Il ressort de cet acte contrairement à ce que soutient M. [K] [B] que l’acte a été signifié régulièrement à la dernière adresse connue de l’intéressé, et que l’indication de «'M. [T] [X]'» est une simple erreur de plume commise par l’auxiliaire de justice, laquelle n’est pas de nature à entacher l’acte d’irrégularité, l’acte ayant bien été remis au père de l’intéressé.
Aucun grief n’est établi par M. [K] [B], étant au surplus, souligné que c’est à cette même adresse qu’un commandement de saisie-vente lui a été signifié à sa personne le 4 juin 2025.

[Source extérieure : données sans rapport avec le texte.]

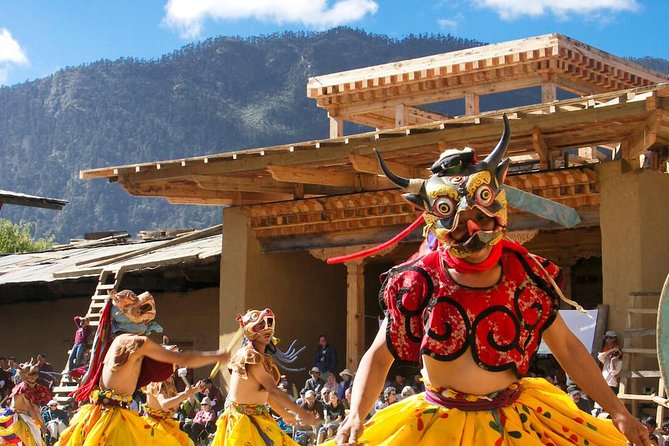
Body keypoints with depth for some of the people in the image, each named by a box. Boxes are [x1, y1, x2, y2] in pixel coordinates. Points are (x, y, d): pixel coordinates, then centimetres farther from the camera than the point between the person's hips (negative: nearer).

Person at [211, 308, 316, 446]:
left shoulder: (264, 357, 12)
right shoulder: (251, 356, -18)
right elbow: (273, 391, -22)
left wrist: (285, 414, 25)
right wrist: (302, 413, -20)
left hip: (257, 418, 9)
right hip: (244, 420, -9)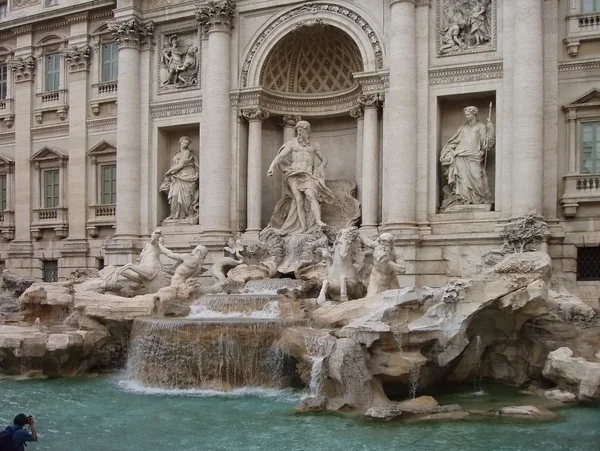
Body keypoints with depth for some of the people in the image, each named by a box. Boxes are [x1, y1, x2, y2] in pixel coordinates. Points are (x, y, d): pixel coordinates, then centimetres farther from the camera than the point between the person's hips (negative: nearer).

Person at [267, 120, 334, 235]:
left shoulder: (314, 145, 18)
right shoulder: (292, 143, 12)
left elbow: (324, 160, 27)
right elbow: (280, 157, 4)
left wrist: (319, 170, 8)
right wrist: (272, 167, -14)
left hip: (307, 175, 1)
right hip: (294, 174, 0)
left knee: (311, 195, -25)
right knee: (299, 200, -16)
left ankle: (319, 222, -40)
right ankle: (303, 228, -20)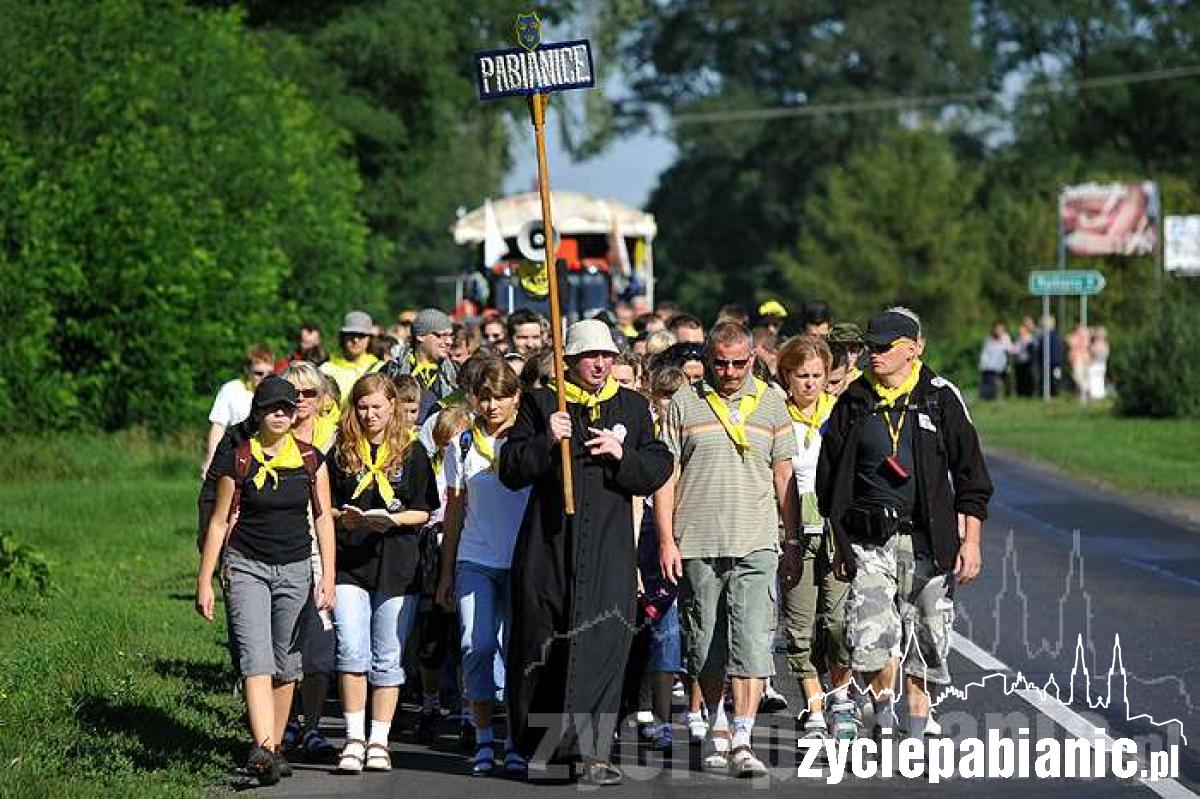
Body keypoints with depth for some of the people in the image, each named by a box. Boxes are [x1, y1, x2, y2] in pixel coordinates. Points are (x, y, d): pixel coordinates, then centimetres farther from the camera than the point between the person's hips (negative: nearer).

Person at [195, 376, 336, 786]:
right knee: (256, 658, -16)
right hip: (247, 567, -3)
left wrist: (328, 576, 0)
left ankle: (273, 747, 18)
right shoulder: (238, 460, -1)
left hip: (295, 569, 3)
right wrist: (204, 581, 1)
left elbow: (323, 518, 7)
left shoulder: (310, 460, 4)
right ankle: (263, 749, -26)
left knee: (286, 664, 7)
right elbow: (219, 521, 3)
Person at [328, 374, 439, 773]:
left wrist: (393, 520, -13)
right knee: (352, 650, -11)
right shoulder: (342, 451, 8)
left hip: (397, 565, 0)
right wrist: (342, 517, -10)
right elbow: (325, 505, 12)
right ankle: (354, 738, -4)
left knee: (388, 658, 4)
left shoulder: (412, 452, 5)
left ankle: (379, 740, 11)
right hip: (349, 564, 0)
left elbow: (424, 512, 5)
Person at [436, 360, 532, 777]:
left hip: (523, 562, -1)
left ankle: (518, 741, 5)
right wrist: (446, 572, 13)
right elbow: (455, 511, 14)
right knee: (477, 645, -10)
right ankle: (483, 739, -3)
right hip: (474, 561, 1)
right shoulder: (462, 446, 9)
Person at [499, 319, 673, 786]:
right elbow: (511, 470, 1)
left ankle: (589, 751, -13)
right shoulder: (540, 403, 6)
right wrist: (547, 441, -15)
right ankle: (529, 743, 25)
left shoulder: (632, 407, 13)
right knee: (540, 644, 7)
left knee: (601, 644, -11)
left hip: (609, 550, 1)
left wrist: (622, 454, -9)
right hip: (549, 544, 0)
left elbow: (659, 469, 9)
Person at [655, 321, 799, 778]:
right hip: (696, 545, 0)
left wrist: (794, 542, 10)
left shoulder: (771, 403, 9)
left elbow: (784, 475, 13)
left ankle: (742, 741, -16)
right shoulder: (684, 404, 5)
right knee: (706, 649, 8)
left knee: (752, 643, -12)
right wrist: (666, 539, -3)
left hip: (755, 544, 0)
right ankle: (718, 735, 22)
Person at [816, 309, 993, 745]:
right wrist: (841, 543, 12)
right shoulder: (854, 402, 7)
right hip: (869, 542, 1)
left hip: (926, 540, -1)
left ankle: (916, 730, 18)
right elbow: (829, 478, 15)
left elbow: (971, 475, 3)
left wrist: (970, 541, -3)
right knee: (871, 639, -14)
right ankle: (884, 715, 9)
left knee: (924, 643, 5)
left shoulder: (940, 397, 2)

Aussi, rejetant l’exception de nullité de la signification du jugement invoquée par M. [K] [B] et constatant la régularité de cette dernière, il convient de déclarer irrecevable l’appel interjeté par M. [K] [B] par acte en date du 4 juillet 2025 à l’encontre du jugement rendu le 18 juin 2015 par le tribunal de grande instance de Saint-Quentin.
Sur les autres demandes
Conformément à l’article 696 du code de procédure civile, M. [K] [B] succombant, il sera tenu aux dépens de l’instance.
La nature de l’affaire et les circonstances de l’espèce commandent de condamner M. [K] [B] à payer au CIC la somme de 1.000 euros à titre d’indemnité pour frais irrépétibles et de le débouter de sa demande en paiement sur ce même fondement.
PAR CES MOTIFS
Nous, conseiller de la mise en état, statuant publiquement et par ordonnance contradictoire,
Déclarons irrecevable l’appel interjeté par M. [K] [B] suivant acte du 4 juillet 2025, à l’encontre du jugement rendu le 18 juin 2015 par le tribunal de grande instance de Saint-Quentin.
Condamnons M. [K] [B] à payer à la société Crédit industriel et commercial la somme de 1.000 euros à titre d’indemnité pour frais irrépétibles.
Le déboutons de sa demande en paiement sur ce même fondement.
Condamnons M. [K] [B] aux dépens de l’instance.